I’m sure that’s what he does think already. Just like he thinks the dead rabbit was killed by a predator. I really should have taken a picture. By the time he saw it, the poor creature was nothing but a jumble of guts and body parts. Had I found it like that, I’d never have called him.

Had I found it like that, I would never have flashed back to—

I wrap my arms around myself to stop my shaking.

I didn’t know what to expect from Sheriff Smits.

All I recall of him is a taciturn man who reminded me of a cowboy, rangy and rawboned, with his sheriff ’s Stetson.

Even that impression fades behind the overwhelming memory of him behind a table at the station, his elbows on it as he leans forward to get down to my level.

I’m shivering uncontrollably despite the summer heat, and Mom’s there with her arms around me as Smits asks me to tell him what I saw.

I suppose, looking back now, he’d been kind, gently and patiently walking me through my statement. To me, though, he’d been huge and terrifying.

Now he is again being kind and patient, but I know he’s humoring me. So I can’t admit the door was latched—and probably locked. In the daylight, I can see that there are no holes big enough for the intruder to have entered through.

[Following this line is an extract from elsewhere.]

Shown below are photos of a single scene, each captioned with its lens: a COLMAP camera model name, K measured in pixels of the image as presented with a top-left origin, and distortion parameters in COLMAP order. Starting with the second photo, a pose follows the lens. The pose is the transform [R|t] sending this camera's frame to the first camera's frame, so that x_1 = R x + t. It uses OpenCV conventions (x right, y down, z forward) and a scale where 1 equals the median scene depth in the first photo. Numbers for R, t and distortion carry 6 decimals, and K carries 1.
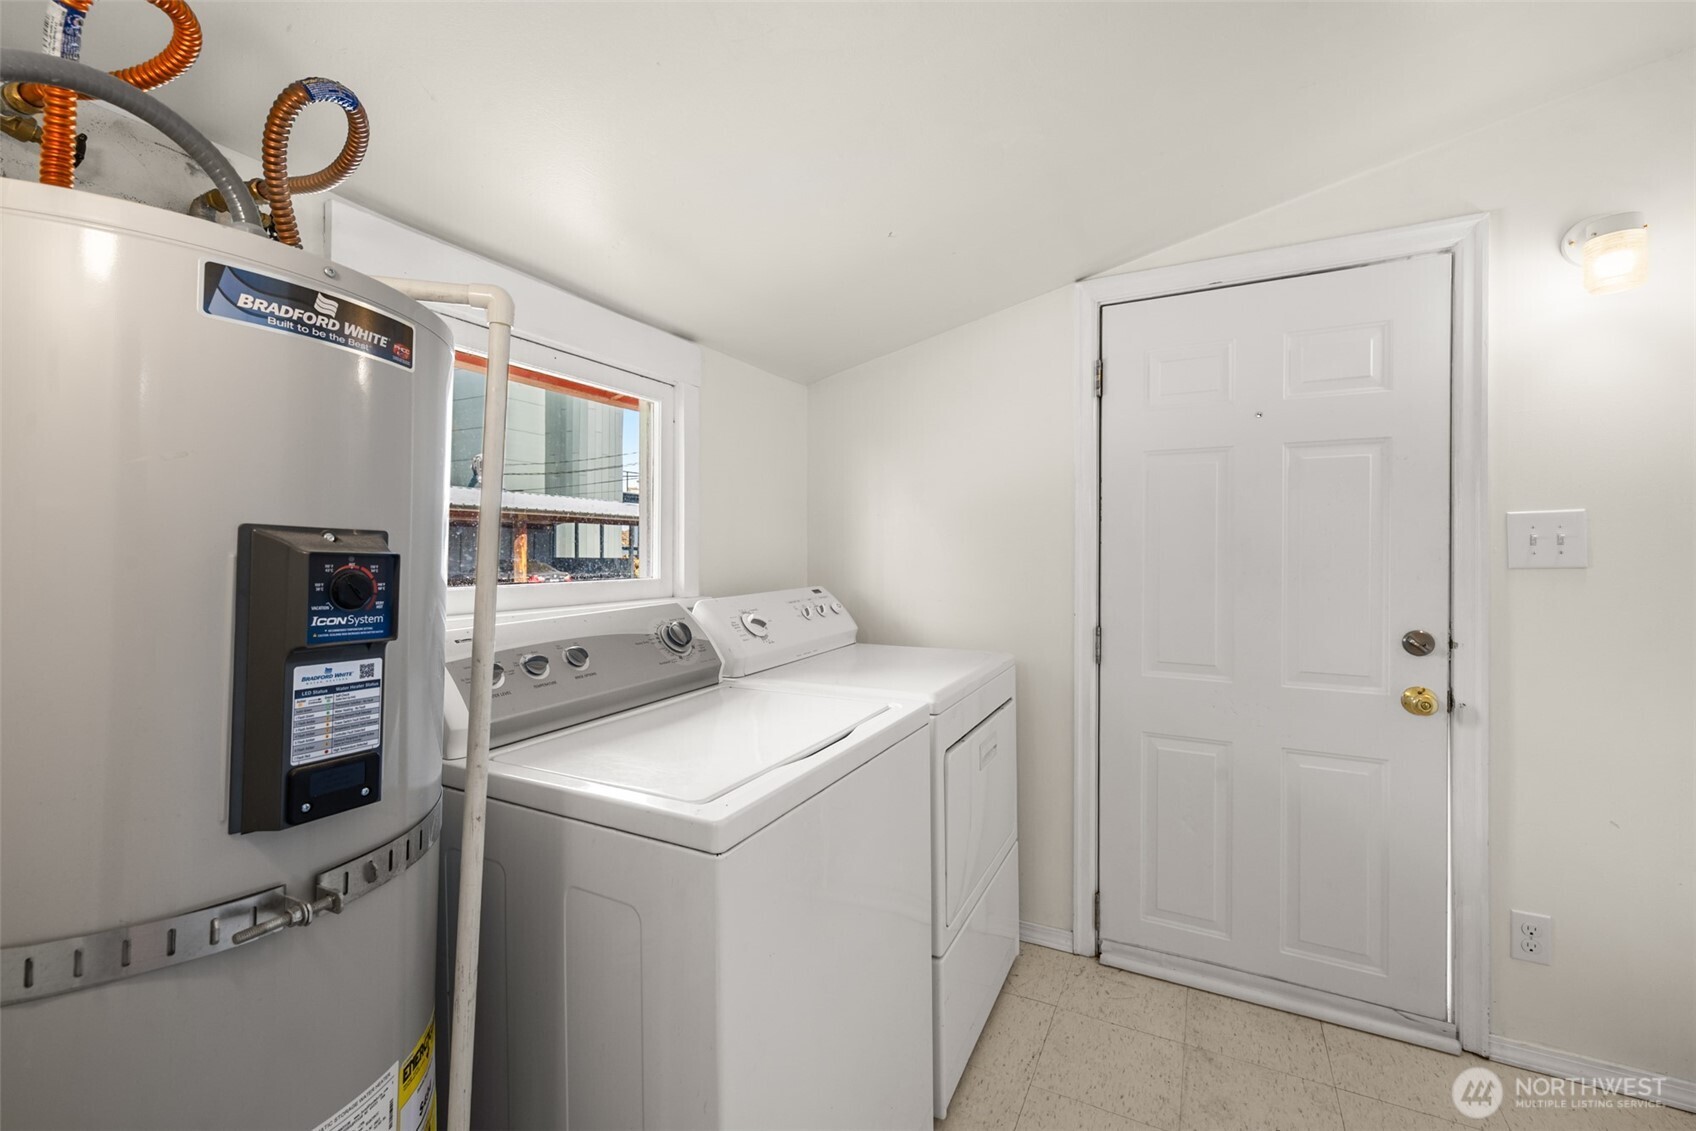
lens RADIAL K [[711.2, 0, 841.6], [0, 711.2, 540.6], [0, 0, 1]] dist [0.001391, 0.000280]
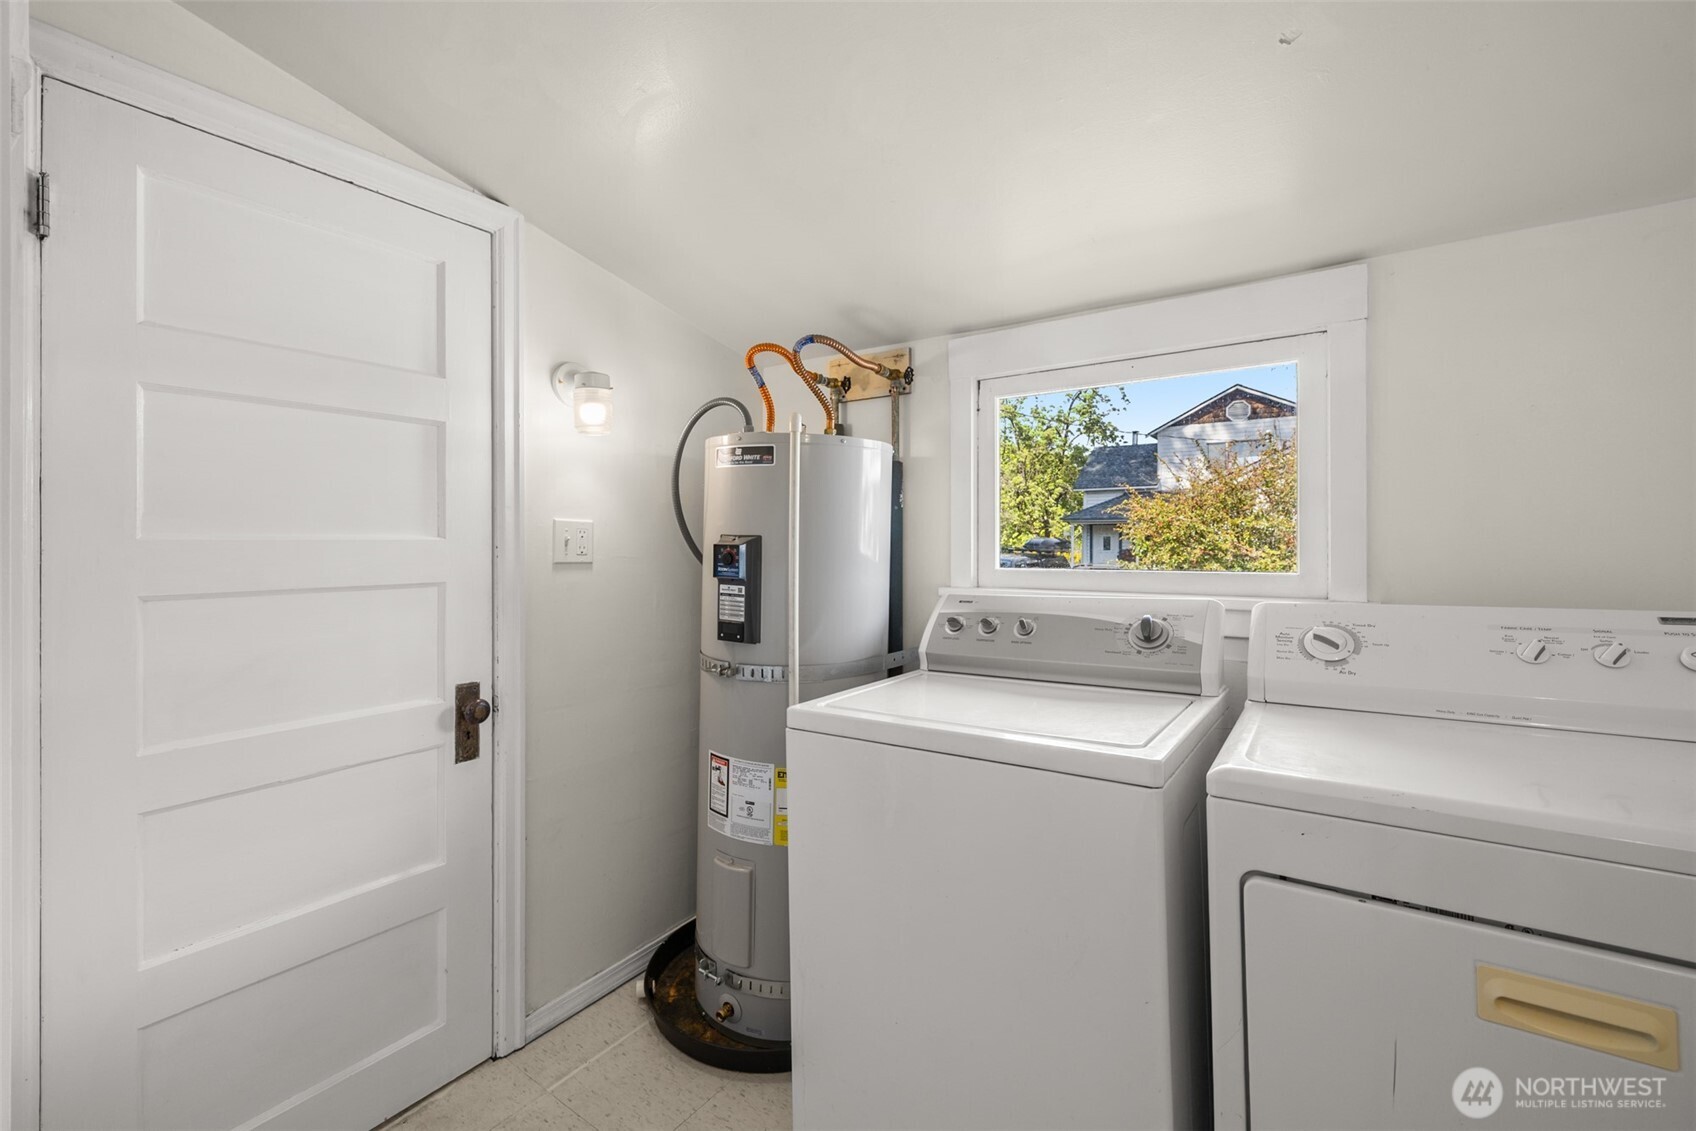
lens RADIAL K [[711.2, 0, 841.6], [0, 711.2, 540.6], [0, 0, 1]] dist [0.001391, 0.000280]
pose [[-0.129683, -0.007468, -0.991527, 1.836146], [0.016278, 0.999821, -0.009660, 0.033971], [0.991422, -0.017392, -0.129538, 1.702102]]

But I know what I saw, and I saw a person.

“Dad?” Josie says from across the shed.

He clears his throat meaningfully. She rolls her dark eyes. “I’m not calling you ‘Sheriff ’ in front of Sam. That’s for the tourists.”

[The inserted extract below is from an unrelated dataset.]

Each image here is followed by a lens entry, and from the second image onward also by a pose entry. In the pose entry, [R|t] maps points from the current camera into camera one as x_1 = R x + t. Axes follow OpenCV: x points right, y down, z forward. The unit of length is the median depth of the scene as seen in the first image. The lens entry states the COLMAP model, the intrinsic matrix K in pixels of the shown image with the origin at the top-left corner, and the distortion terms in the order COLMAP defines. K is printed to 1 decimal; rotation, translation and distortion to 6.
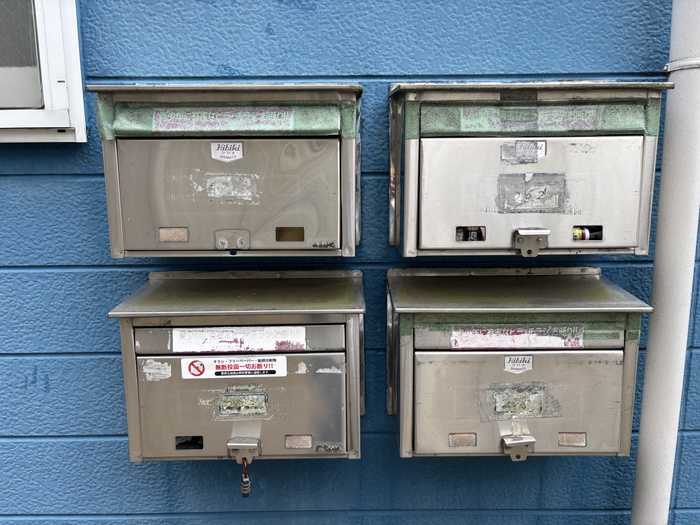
lens RADIAL K [[523.0, 0, 350.0], [0, 523.0, 262.5], [0, 0, 1]] dist [0.005821, 0.000704]
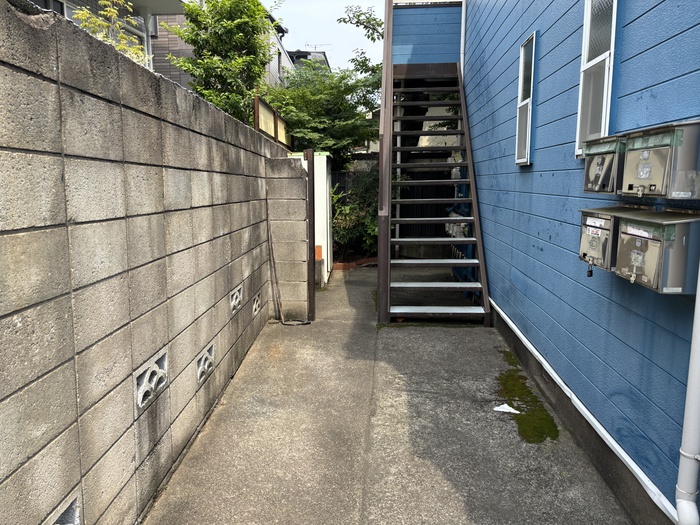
lens RADIAL K [[523.0, 0, 350.0], [0, 523.0, 262.5], [0, 0, 1]] dist [0.005821, 0.000704]
pose [[-0.079509, 0.162575, -0.983487, 2.892198], [-0.150677, 0.973315, 0.173075, 0.067042], [0.985381, 0.161950, -0.052891, -0.170412]]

He grumbles but walks over to where she’s bent, shining her flashlight beam on the dirt floor.

“Huh,” he says.

“A footprint,” she says as I come over. “Large enough to be a tall adult male.”

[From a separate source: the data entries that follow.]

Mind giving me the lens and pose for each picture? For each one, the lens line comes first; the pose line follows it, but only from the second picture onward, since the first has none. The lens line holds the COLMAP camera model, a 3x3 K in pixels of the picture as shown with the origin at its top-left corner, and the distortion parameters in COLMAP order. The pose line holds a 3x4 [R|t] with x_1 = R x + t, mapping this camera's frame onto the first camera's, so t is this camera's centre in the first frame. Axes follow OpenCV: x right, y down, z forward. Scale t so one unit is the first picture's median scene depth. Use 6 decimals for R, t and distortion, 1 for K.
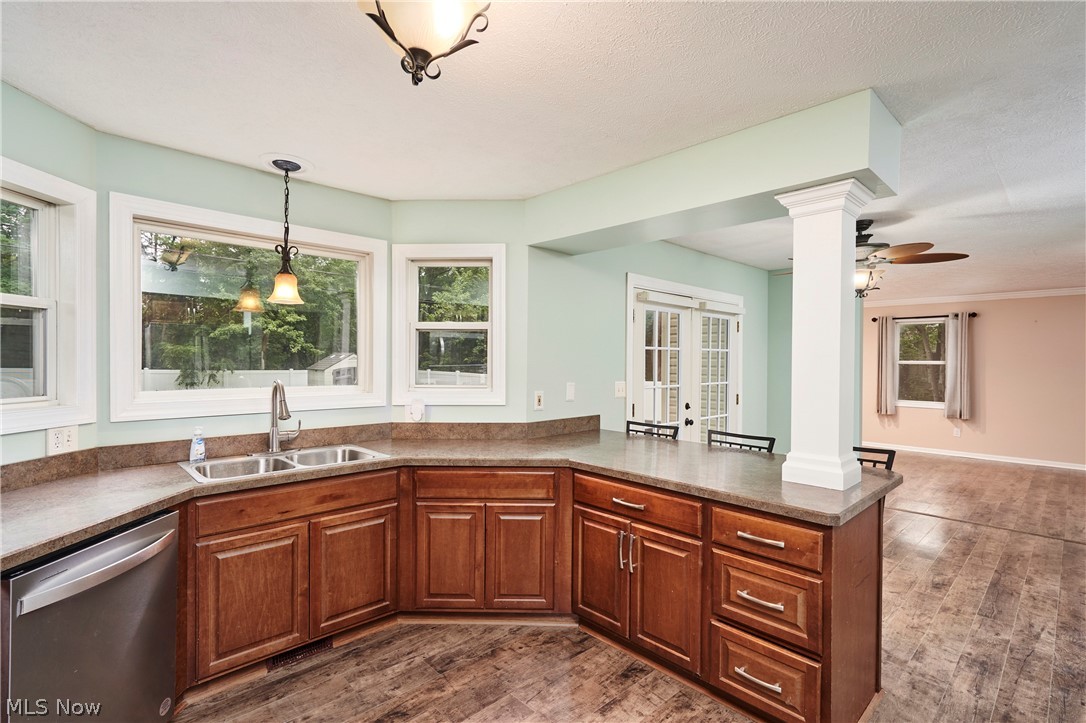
lens RADIAL K [[509.8, 0, 547.9], [0, 509.8, 364.4], [0, 0, 1]] dist [0.002408, 0.000545]
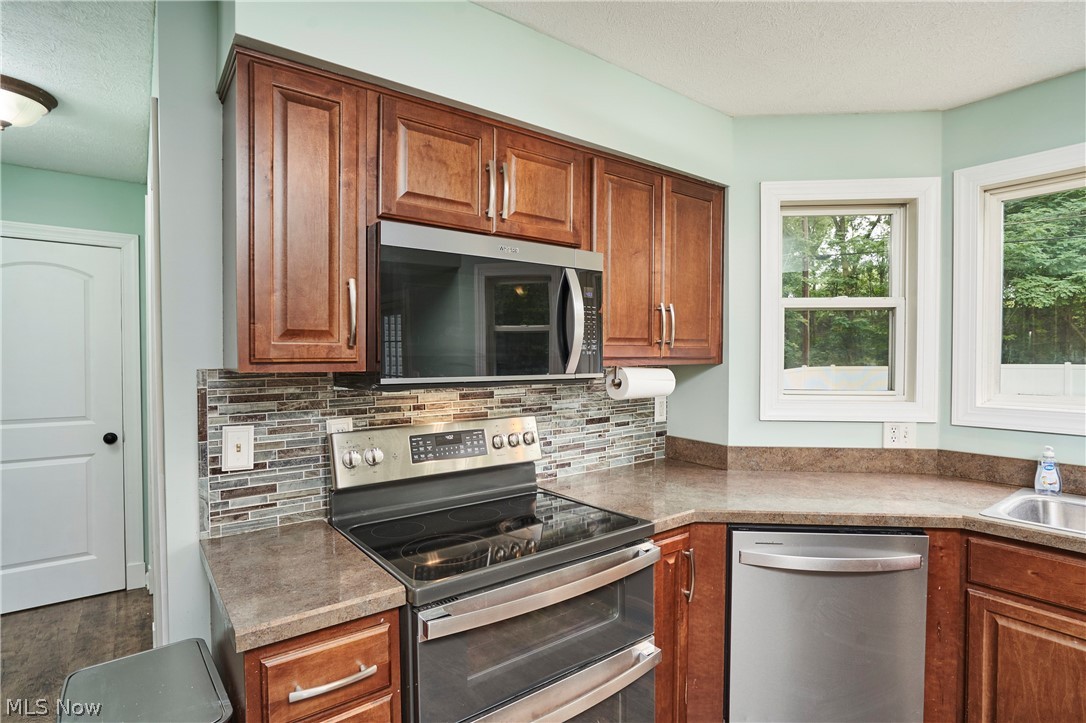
lens RADIAL K [[551.3, 0, 543.0], [0, 551.3, 361.5], [0, 0, 1]] dist [-0.017947, 0.001180]
pose [[-0.119248, 0.006097, -0.992846, 0.183044], [-0.007477, 0.999947, 0.007038, -0.000496], [0.992836, 0.008262, -0.119196, 0.372739]]
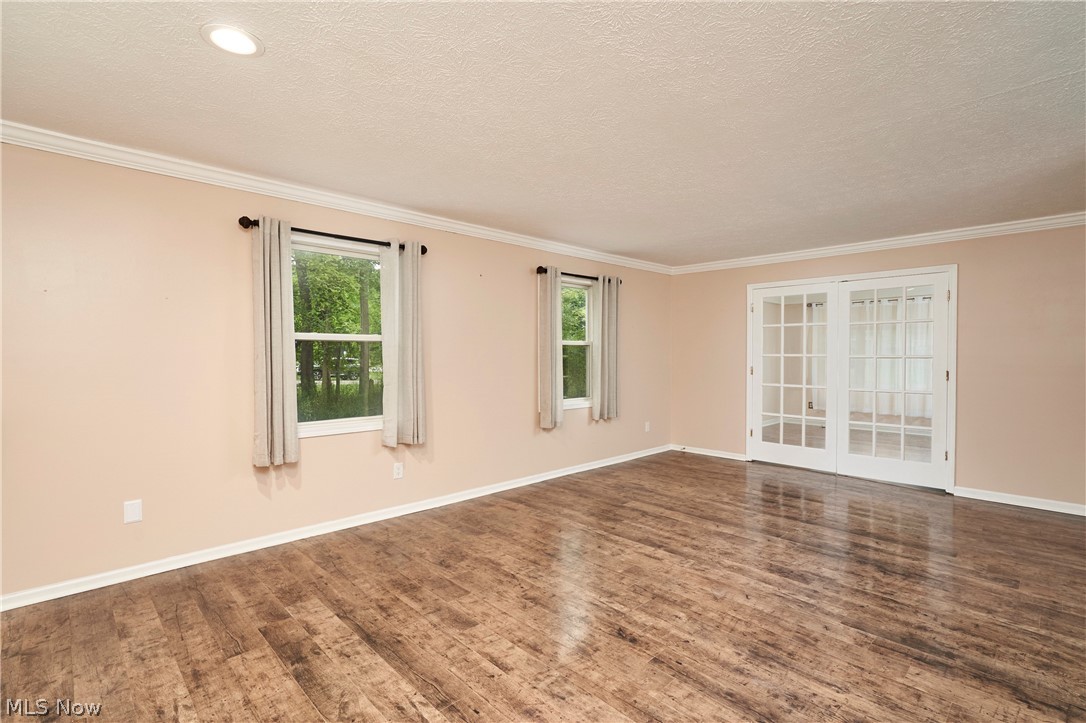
lens RADIAL K [[509.8, 0, 547.9], [0, 509.8, 364.4], [0, 0, 1]] dist [0.002408, 0.000545]
pose [[0.002985, -0.027488, 0.999618, 0.921165], [0.009723, 0.999576, 0.027458, 0.036008], [-0.999948, 0.009637, 0.003251, 2.793578]]
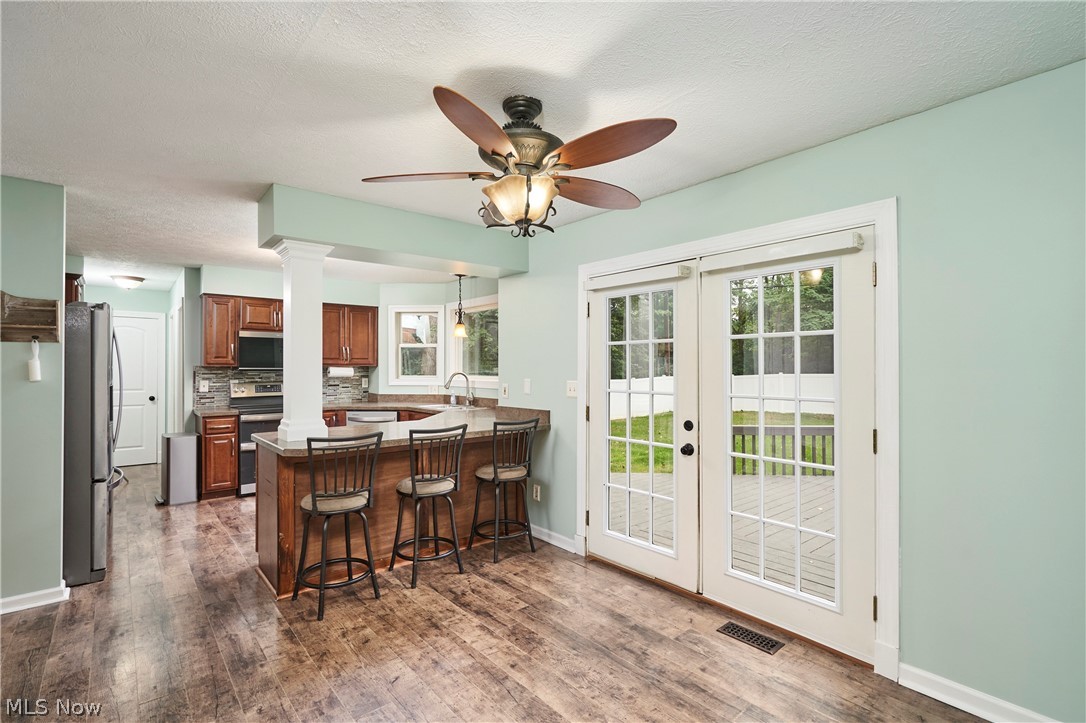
lens RADIAL K [[509.8, 0, 547.9], [0, 509.8, 364.4], [0, 0, 1]] dist [0.002408, 0.000545]
pose [[-0.061835, -0.013469, -0.997995, 1.810985], [-0.008706, 0.999878, -0.012955, 0.025317], [0.998048, 0.007888, -0.061945, 1.647553]]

I crouch where she’s indicating, and see with relief that she’s not humoring me, pretending a smudge in the dirt could be a print. It’s a very clear footprint.

“It’s from a bare foot,” I say.

“Hmm,” Smits says.

Josie says, “Yeah, that’s not good. A boot could be Ben. A shoe could mean someone was poking around, looking for something to steal. Or just passing through, wanting a place for the night. A bare foot is more troubling.”

“But it is summer,” I say. “Bare feet aren’t that unusual. And he could have removed his shoes to sleep.”

She wags her flashlight at me. “Don’t downplay this. Yes, you make a good point, but we don’t want you presuming your intruder is just a hapless camper … and finding out otherwise.”

“I know. A lack of footwear could suggest mental issues. Gail is a social worker.”

“Ah. Good. That helps.” Josie straightens. “So someone was in here. Hopefully, they’re long gone, but you do need to speak to Ben.”

“Tell him to get off his ass and earn his pay,” Smits says.

“Dad…” Josie says.

“Don’t ‘Dad’ me. That boy is paid very well to take care of this place, and what does he do? Lets two of the cottages rot and leaves the shed open for squatters.”

“I think the cottages rotting was my grandfather’s idea,” I say.

Josie passes me a grateful look. There’s clearly friction here, between Josie, her father, and Ben. Are Josie and Ben a couple? And her father disapproves?

“Maybe so,” Smits says. “But you still need to ride his ass and tell him to do his job. And don’t look at me that way, Jo. Every other kid in this dead-end town gets out as soon as they can, and he stays. Not a lick of ambition, that one.”

“I’m right here, Dad.”

His brows rise in question.

She continues, “Uh, your daughter? Who also stayed in this ‘dead-end town’?”

He waves a hand. “That’s different. You left and got your degree and chose to come back. You have a future. You’re just taking a breather while you figure out what you want to do.”

She rolls her eyes at me. “Sure, that’s it. I’m just training for my big move to the city.”

“You are,” Smits says.

“Well, since I am in training, let me take photos of this.”